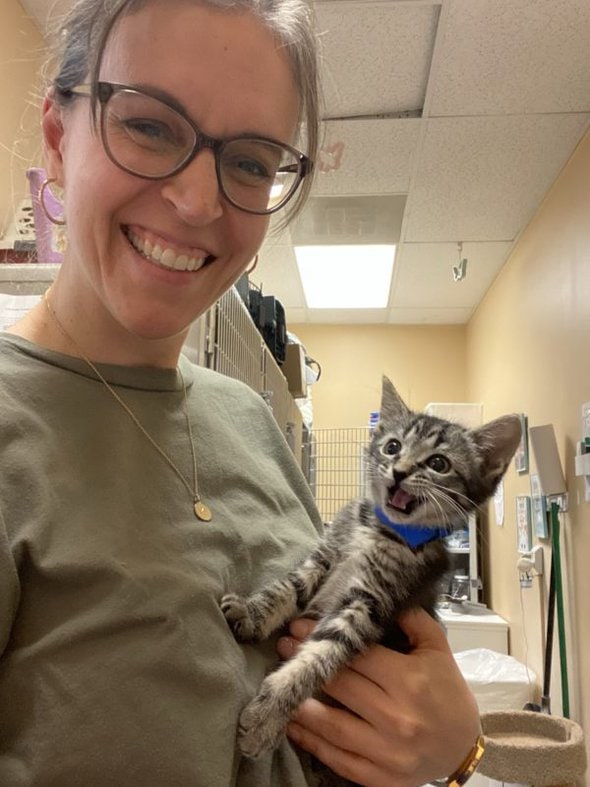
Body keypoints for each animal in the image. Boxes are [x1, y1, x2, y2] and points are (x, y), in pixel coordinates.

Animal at [223, 378, 524, 760]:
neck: (379, 529)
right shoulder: (325, 555)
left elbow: (320, 655)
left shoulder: (370, 601)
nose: (400, 471)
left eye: (439, 463)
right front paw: (251, 614)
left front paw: (268, 715)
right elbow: (288, 587)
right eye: (393, 447)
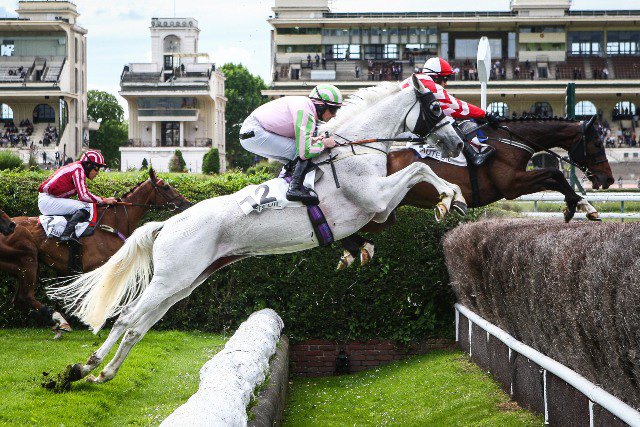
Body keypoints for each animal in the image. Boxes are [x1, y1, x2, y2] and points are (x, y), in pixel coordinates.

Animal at [2, 168, 191, 337]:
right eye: (165, 187)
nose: (188, 204)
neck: (111, 223)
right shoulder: (96, 267)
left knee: (19, 299)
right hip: (28, 261)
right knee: (25, 296)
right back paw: (59, 320)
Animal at [47, 78, 468, 384]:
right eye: (436, 107)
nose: (459, 143)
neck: (357, 148)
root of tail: (168, 222)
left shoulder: (378, 212)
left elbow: (413, 180)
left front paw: (362, 247)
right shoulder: (374, 198)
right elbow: (419, 168)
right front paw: (451, 198)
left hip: (185, 281)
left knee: (139, 326)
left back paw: (104, 373)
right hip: (171, 278)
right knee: (126, 318)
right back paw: (84, 367)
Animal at [338, 115, 615, 268]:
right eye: (597, 143)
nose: (608, 179)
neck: (510, 140)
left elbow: (556, 177)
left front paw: (583, 206)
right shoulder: (511, 185)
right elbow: (555, 175)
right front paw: (575, 206)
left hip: (384, 215)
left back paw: (352, 250)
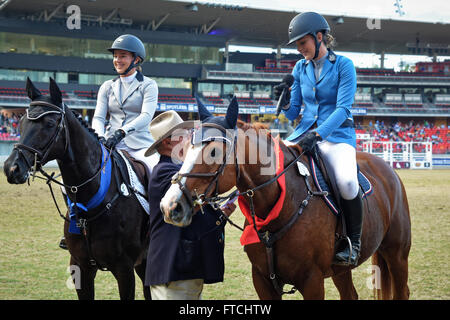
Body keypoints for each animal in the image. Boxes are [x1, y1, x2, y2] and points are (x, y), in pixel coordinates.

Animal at [159, 98, 412, 300]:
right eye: (186, 148)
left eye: (213, 152)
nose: (170, 206)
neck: (282, 204)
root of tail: (385, 167)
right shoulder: (262, 280)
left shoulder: (312, 281)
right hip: (342, 269)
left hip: (397, 255)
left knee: (402, 290)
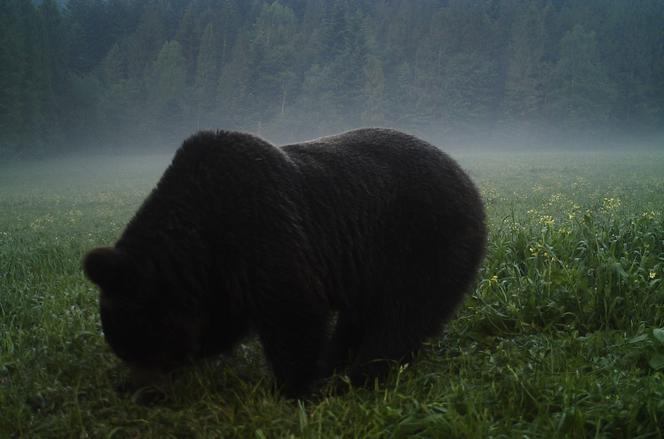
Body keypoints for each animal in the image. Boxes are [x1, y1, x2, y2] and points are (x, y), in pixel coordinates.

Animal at [84, 127, 488, 398]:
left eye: (139, 344)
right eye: (126, 347)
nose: (138, 389)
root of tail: (469, 181)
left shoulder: (262, 225)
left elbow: (293, 310)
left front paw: (292, 388)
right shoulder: (221, 273)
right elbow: (224, 320)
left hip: (423, 239)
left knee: (400, 317)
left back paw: (359, 377)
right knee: (361, 318)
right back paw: (337, 364)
══════════
Goal of the exercise: The output consists of exactly the lines from the one containing "left knee: (139, 326)" through the last line of the listing, both included, with no pictures.

Written solution:
left knee: (139, 326)
left back paw: (104, 373)
right hip: (171, 278)
right knee: (126, 318)
right back paw: (84, 367)
Animal at [338, 115, 615, 268]:
right eye: (597, 143)
nose: (608, 179)
neck: (510, 140)
left elbow: (556, 177)
left front paw: (583, 206)
right shoulder: (511, 185)
right elbow: (555, 175)
right front paw: (575, 206)
left hip: (384, 215)
left back paw: (352, 250)
Body keypoints for each animal in the image. Boxes are [x1, y1, x2, y2] and points are (x, y), in pixel coordinates.

Animal at [159, 98, 412, 300]:
right eye: (186, 148)
left eye: (213, 152)
nose: (170, 206)
neck: (282, 204)
root of tail: (385, 167)
right shoulder: (262, 280)
left shoulder: (312, 281)
right hip: (342, 269)
left hip: (397, 255)
left knee: (402, 290)
Body keypoints for each animal in the image. Boxes are [x1, y1, x2, y2] and points are (x, y), in pixel coordinates.

Animal at [84, 127, 488, 398]:
left eye: (139, 344)
right eye: (126, 347)
nose: (138, 389)
root of tail: (469, 181)
left shoulder: (262, 225)
left elbow: (293, 310)
left front paw: (292, 388)
right shoulder: (221, 273)
right elbow: (224, 320)
left hip: (423, 239)
left knee: (400, 317)
left back paw: (359, 377)
right knee: (361, 318)
right back paw: (337, 364)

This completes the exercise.